Posing with some props that just happened to be one of my birthday presents.

Around 7, we make our way down to Coogee Pavilion, where we’ve planned to meet up with everyone else. Of course it’s packed and there’s no hope of getting a table, so we end up at Coogee Bay Hotel, where we join Tanya’s boyfriend and a couple of Irish guys that are stereotypically drunk. After getting kicked out for loudly singing Brother by Matt Corby even after two warnings, we’re left without the Irish guys and our friends show up. Everyone’s being so nice and paying for my drinks (and halal snack packs – thanks Henry!), and epicly recreate Sia music videos with me (Craig, who is supposed to be in Melbourne for the weekend surprises me by showing up, proving once again that he is the master of birthday surprises). At this point, the back of my dress rips, and continues to unravel as the night progresses. By midnight, I’m exhausted, barefoot, and if I wasn’t wearing underwear, you would be able to see my butt crack. I’m also stupidly not wearing double-sided tape, so my tits are probably out too. 25 is looking real classy.

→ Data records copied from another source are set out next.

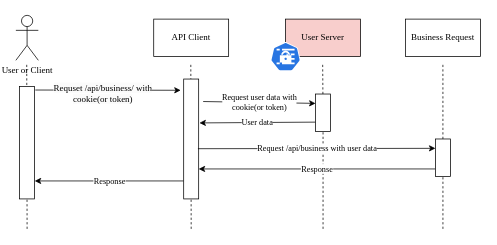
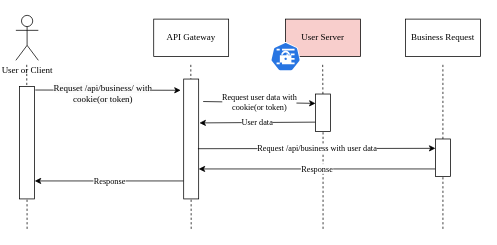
  <mxCell id="0" />
  <mxCell id="1" parent="0" />
  <mxCell id="2" value="User or Client" style="shape=umlActor;verticalLabelPosition=bottom;verticalAlign=top;html=1;outlineConnect=0;fontFamily=Comic Sans MS;" vertex="1" parent="1"><mxGeometry x="20" y="20" width="30" height="60" as="geometry" /></mxCell>
  <mxCell id="3" value="" style="endArrow=none;dashed=1;html=1;fontFamily=Comic Sans MS;" edge="1" parent="1"><mxGeometry width="50" height="50" relative="1" as="geometry"><mxPoint x="35" y="305" as="sourcePoint" /><mxPoint x="34.5" y="85" as="targetPoint" /></mxGeometry></mxCell>
  <mxCell id="4" style="edgeStyle=none;html=1;exitX=1.05;exitY=0.031;exitDx=0;exitDy=0;exitPerimeter=0;fontFamily=Comic Sans MS;" edge="1" parent="1" source="6"><mxGeometry relative="1" as="geometry"><mxPoint x="240" y="120" as="targetPoint" /></mxGeometry></mxCell>
  <mxCell id="5" value="&lt;span style=&quot;font-size: 12px; background-color: rgb(251, 251, 251);&quot;&gt;Requset /api/business/ with &lt;br&gt;cookie(or token)&lt;/span&gt;" style="edgeLabel;html=1;align=center;verticalAlign=middle;resizable=0;points=[];fontFamily=Comic Sans MS;" vertex="1" connectable="0" parent="4"><mxGeometry x="0.393" y="-4" relative="1" as="geometry"><mxPoint x="-45" as="offset" /></mxGeometry></mxCell>
  <mxCell id="6" value="" style="rounded=0;whiteSpace=wrap;html=1;fontFamily=Comic Sans MS;" vertex="1" parent="1"><mxGeometry x="25" y="115" width="20" height="150" as="geometry" /></mxCell>
  <mxCell id="7" value="" style="endArrow=none;dashed=1;html=1;fontFamily=Comic Sans MS;" edge="1" parent="1"><mxGeometry width="50" height="50" relative="1" as="geometry"><mxPoint x="254" y="305" as="sourcePoint" /><mxPoint x="253.5" y="85" as="targetPoint" /></mxGeometry></mxCell>
  <mxCell id="8" value="" style="rounded=0;whiteSpace=wrap;html=1;fontFamily=Comic Sans MS;" vertex="1" parent="1"><mxGeometry x="244" y="105" width="20" height="160" as="geometry" /></mxCell>
- <mxCell id="9" value="API Client" style="rounded=0;whiteSpace=wrap;html=1;fontFamily=Comic Sans MS;" vertex="1" parent="1"><mxGeometry x="204" y="25" width="100" height="50" as="geometry" /></mxCell>
+ <mxCell id="9" value="API Gateway" style="rounded=0;whiteSpace=wrap;html=1;fontFamily=Comic Sans MS;" vertex="1" parent="1"><mxGeometry x="204" y="25" width="100" height="50" as="geometry" /></mxCell>
  <mxCell id="10" value="User Server" style="rounded=0;whiteSpace=wrap;html=1;fontFamily=Comic Sans MS;fillColor=#f8cecc;" vertex="1" parent="1"><mxGeometry x="380" y="25" width="100" height="50" as="geometry" /></mxCell>
  <mxCell id="11" value="" style="endArrow=none;dashed=1;html=1;startArrow=none;fontFamily=Comic Sans MS;" edge="1" parent="1" source="14"><mxGeometry width="50" height="50" relative="1" as="geometry"><mxPoint x="429.5" y="575" as="sourcePoint" /><mxPoint x="429.5" y="85" as="targetPoint" /></mxGeometry></mxCell>
  <mxCell id="12" value="" style="endArrow=none;dashed=1;html=1;fontFamily=Comic Sans MS;" edge="1" parent="1" target="14"><mxGeometry width="50" height="50" relative="1" as="geometry"><mxPoint x="430" y="305" as="sourcePoint" /><mxPoint x="429.5" y="85" as="targetPoint" /></mxGeometry></mxCell>
  <mxCell id="13" value="User data" style="edgeStyle=none;html=1;exitX=0;exitY=0.75;exitDx=0;exitDy=0;entryX=1.05;entryY=0.366;entryDx=0;entryDy=0;entryPerimeter=0;fontFamily=Comic Sans MS;" edge="1" parent="1" source="14" target="8"><mxGeometry relative="1" as="geometry" /></mxCell>
  <mxCell id="14" value="" style="rounded=0;whiteSpace=wrap;html=1;fontFamily=Comic Sans MS;" vertex="1" parent="1"><mxGeometry x="420" y="125" width="20" height="50" as="geometry" /></mxCell>
  <mxCell id="15" value="Request user data with &lt;br&gt;cookie(or token)" style="endArrow=classic;html=1;entryX=0;entryY=0.25;entryDx=0;entryDy=0;fontFamily=Comic Sans MS;" edge="1" parent="1" target="14"><mxGeometry x="0.004" width="50" height="50" relative="1" as="geometry"><mxPoint x="270" y="135" as="sourcePoint" /><mxPoint x="410" y="141" as="targetPoint" /><mxPoint as="offset" /></mxGeometry></mxCell>
  <mxCell id="16" value="Business Request" style="rounded=0;whiteSpace=wrap;html=1;fontFamily=Comic Sans MS;" vertex="1" parent="1"><mxGeometry x="540" y="25" width="100" height="50" as="geometry" /></mxCell>
  <mxCell id="17" value="" style="endArrow=none;dashed=1;html=1;startArrow=none;fontFamily=Comic Sans MS;" edge="1" parent="1" source="20"><mxGeometry width="50" height="50" relative="1" as="geometry"><mxPoint x="590" y="575" as="sourcePoint" /><mxPoint x="589.971" y="85" as="targetPoint" /></mxGeometry></mxCell>
  <mxCell id="18" value="" style="endArrow=none;dashed=1;html=1;fontFamily=Comic Sans MS;" edge="1" parent="1" target="20"><mxGeometry width="50" height="50" relative="1" as="geometry"><mxPoint x="590" y="305" as="sourcePoint" /><mxPoint x="589.971" y="85" as="targetPoint" /></mxGeometry></mxCell>
  <mxCell id="19" value="Response" style="edgeStyle=none;html=1;exitX=0;exitY=0.8;exitDx=0;exitDy=0;entryX=1;entryY=0.75;entryDx=0;entryDy=0;exitPerimeter=0;fontFamily=Comic Sans MS;" edge="1" parent="1" source="20" target="8"><mxGeometry relative="1" as="geometry"><mxPoint x="270" y="223" as="targetPoint" /></mxGeometry></mxCell>
  <mxCell id="20" value="" style="rounded=0;whiteSpace=wrap;html=1;fontFamily=Comic Sans MS;" vertex="1" parent="1"><mxGeometry x="580" y="185" width="20" height="50" as="geometry" /></mxCell>
  <mxCell id="21" value="Request /api/business with user data" style="endArrow=classic;html=1;entryX=0;entryY=0.25;entryDx=0;entryDy=0;exitX=0.95;exitY=0.581;exitDx=0;exitDy=0;exitPerimeter=0;fontFamily=Comic Sans MS;" edge="1" parent="1" source="8" target="20"><mxGeometry x="0.004" width="50" height="50" relative="1" as="geometry"><mxPoint x="270" y="198" as="sourcePoint" /><mxPoint x="430" y="147.5" as="targetPoint" /><mxPoint as="offset" /></mxGeometry></mxCell>
  <mxCell id="22" value="Response" style="edgeStyle=none;html=1;exitX=-0.014;exitY=0.85;exitDx=0;exitDy=0;exitPerimeter=0;entryX=1.007;entryY=0.84;entryDx=0;entryDy=0;entryPerimeter=0;fontFamily=Comic Sans MS;" edge="1" parent="1" source="8" target="6"><mxGeometry relative="1" as="geometry"><mxPoint x="590" y="235" as="sourcePoint" /><mxPoint x="60" y="245" as="targetPoint" /></mxGeometry></mxCell>
  <mxCell id="23" value="" style="sketch=0;html=1;dashed=0;whitespace=wrap;fillColor=#2875E2;strokeColor=#ffffff;points=[[0.005,0.63,0],[0.1,0.2,0],[0.9,0.2,0],[0.5,0,0],[0.995,0.63,0],[0.72,0.99,0],[0.5,1,0],[0.28,0.99,0]];verticalLabelPosition=bottom;align=center;verticalAlign=top;shape=mxgraph.kubernetes.icon;prIcon=secret;fontFamily=Comic Sans MS;" vertex="1" parent="1"><mxGeometry x="360" y="55" width="40" height="40" as="geometry" /></mxCell>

Sharon and I wake up fairly early on Sunday and we are too excited to go back to sleep. Probably still drunk as well. We are goofing around and in a really good mood, until we discover that someone got schwifty in the bathroom last night. Not only is the toilet completely clogged, there’s also shit on the flush button and the floor. We clean it up and try to unclog the toilet to no avail, so we are forced cross the street, hand in hand and still drunk, to go to the mall and poop. That’s right, girls poop too.

On our way out of the mall, we pass Cotton On, which has those hip, round beach towels on display, and as we’re just about to leave the mall, Sharon literally stops me mid-sentence to state that she has just decided to buy one. So we both go back, spend $35 on stupid towels and go home, where we convince Tanya to do the same. We pack and esky with ice, alcohol and food and head down to Coogee Beach to keep this good feeling going. Tanya joins a party for her colleague, while Craig and Siobhan join us as we listen to throwback music and play Disturbed Friends and roll down grassy hills and drink to Harambe and get serious sunburns. The flags is a Danish birthday tradition.

In Denmark, it’s tradition to publicly humiliate an unmarried 25-year old on their birthday by tying them to, say, a lamppost and cover them in cinnamon. Because we are a kind and modern people. It’s awful, degrading and I will be super disappointed if my friends won’t do it to me. So I subtly hint at it for months, until I find myself in an alley by our hose, tied to a pole and covered in a spice that smells amazing, burns my skin and closes my throat to the tune of Toto’s Africa on repeat. Of course the neighbours come out almost immediately after and complain that there’s cinnamon on the ground, so they make us clean the street afterwards. What buzzkills.


After an eventful weekend with a lot of socializing and torturing of my liver, I spend my actual birthday at work and then on the couch with some good food, a cider and my family on the phone. After 3 showers in 24 hours, I still find cinnamon in odd places, but I wouldn’t have it any other way. Thank you to everyone who showed me love on my epic birthday weekend. It means so much to me. Cheers!